Table 2 Definition of the level of curation terms

From: The grapevine gene nomenclature system

Value Definition
Hypothetical protein Allocated to each locus at the beginning of the process, meaning that the gene codes for a protein, for which no information regarding its function or actual existence is known. It should be removed only when existence of transcript is proven.
Expressed Replaces “hypothetical” if existence of transcripts has been proven through expression data (proof of existence of RNA(s): RT-PCR, EST, RNA-seq, Northern blots, microarrays, etc.). The next step is to determine if similarity with sequences in other species can be observed.
ZZZ domain containing Allocated if by comparison with other sequences or by performing a domain analysis, the highest level of information on the coding protein is the presence of a given domain ZZZ.
Similar to Indicates that the existence of a protein is probable because a minimal level of similarity with a protein from a plant species was met. An e-value of e-20 is considered to be a reasonable cut-off or to have at least 30% identity for at least 80 contiguous amino acids, which places it into the “safe zone” as defined by [32]. The gene is labelled here as “similar to XXX”, with “XXX” being the homologous protein from another species.
YYY If the gene has been experimentally characterized and named YYY or if there is >95% identical amino acids on the whole sequence to a grapevine protein YYY with a known function, then the label should be the value “YYY” that corresponds to a gene whose function has been discovered and characterized in the Vitis Genus.
Putative Derived from in silico evidence on function, indicates that there is some logical or conclusive evidence that the given annotation could apply.
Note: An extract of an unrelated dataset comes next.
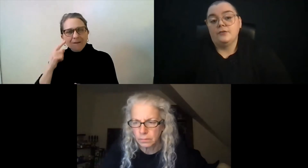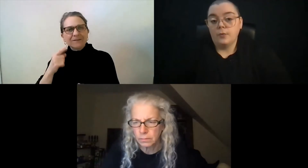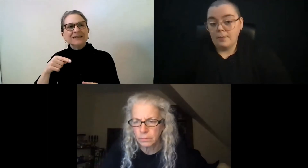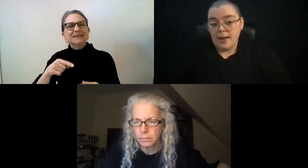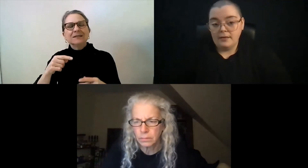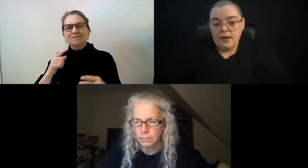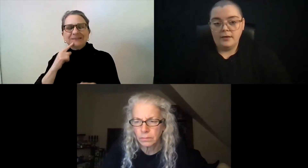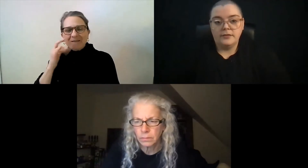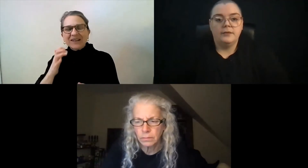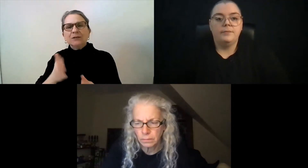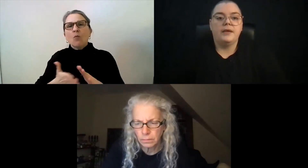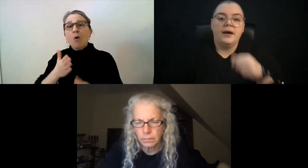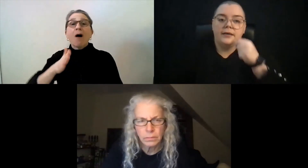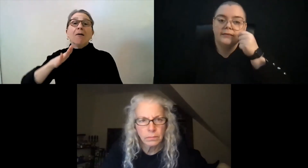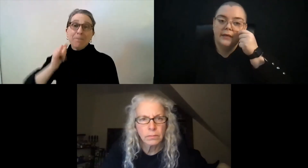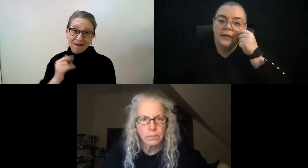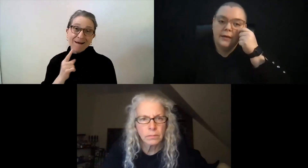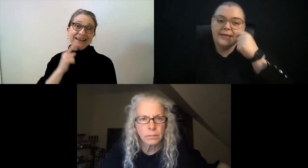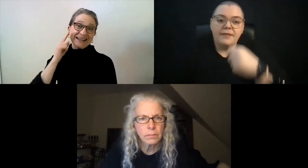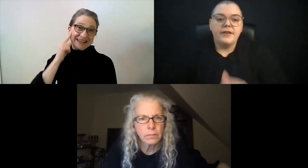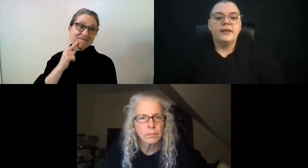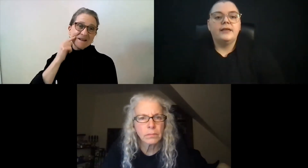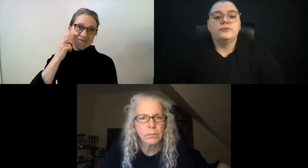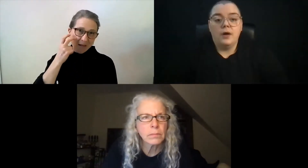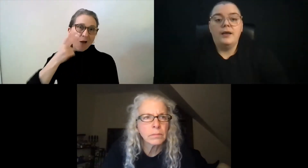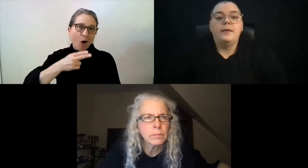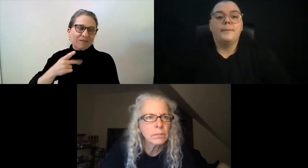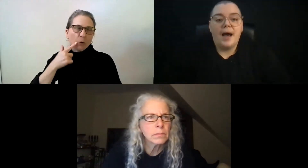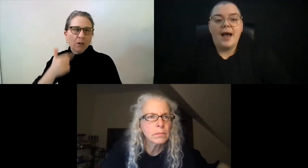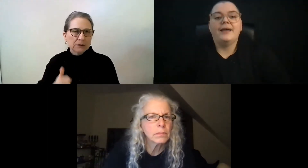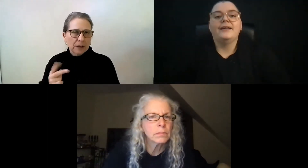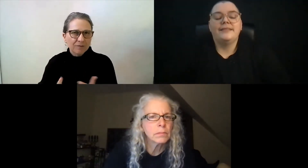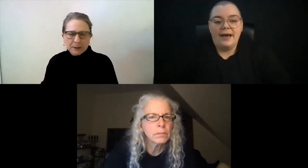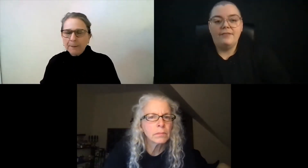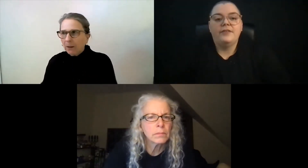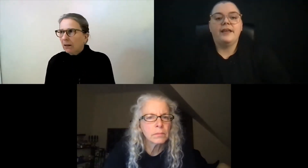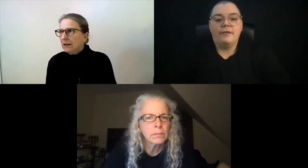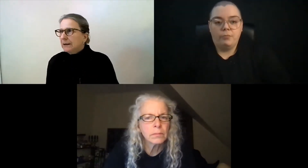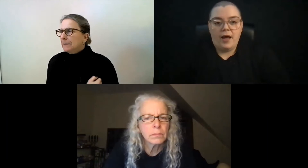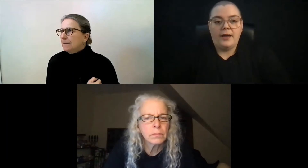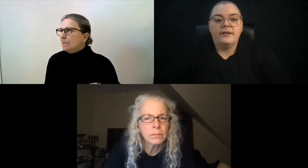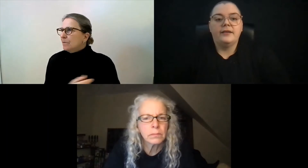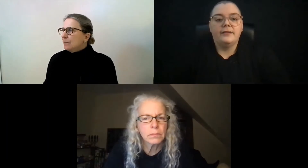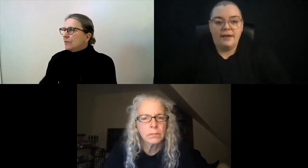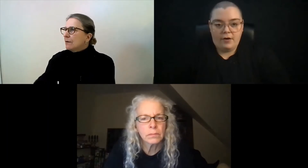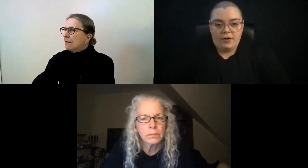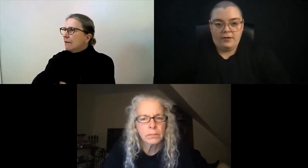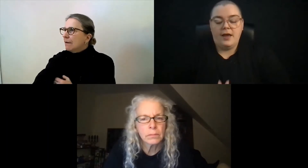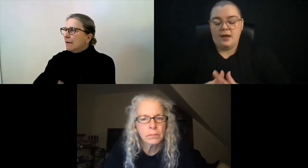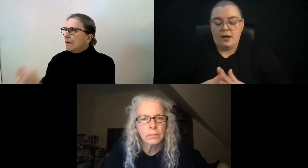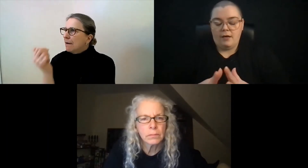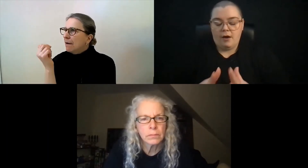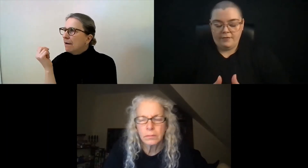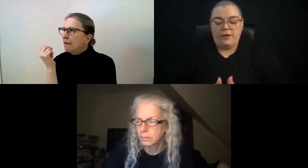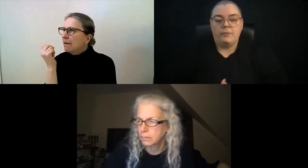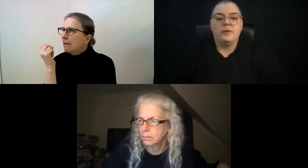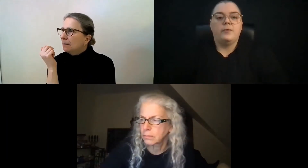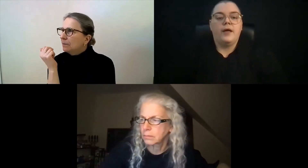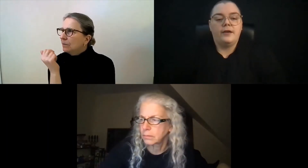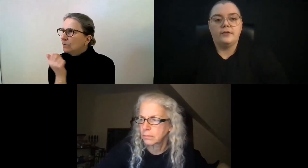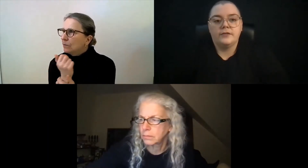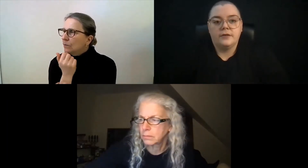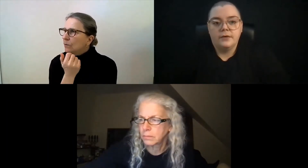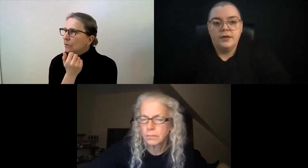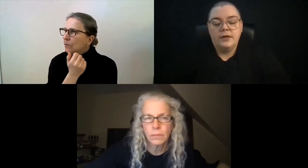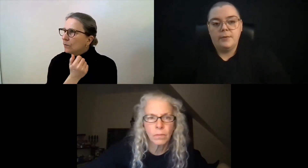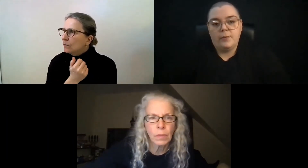that into our bylaws, because Deaf Inc. is run by Deaf, DeafBlind, Deaf Hard of Hearing people,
This non-experimental qualifier is often used to present results from protein sequence analysis software, which are only annotated if the result makes sense in the biological context of a given protein. A typical example is the annotation of N-glycosylation sites in secreted proteins.
Probable Indicates stronger evidence than the qualifier “putative” on function. This qualifier implies that there must be at least some experimental evidence, which indicates that the information is expected to be found in the natural environment of a protein.
Uncertain Indicates that the existence of the protein is unsure and that there is evidence that the sequence corresponds to a pseudogene.
Translated Is acquired when experimental evidence at the protein level indicates that there is clear proof of the existence of the protein. The criteria include partial or complete Edman sequencing, clear identification by mass spectrometry, X-ray or NMR structure, good quality protein-protein interaction or detection of the protein by antibodies.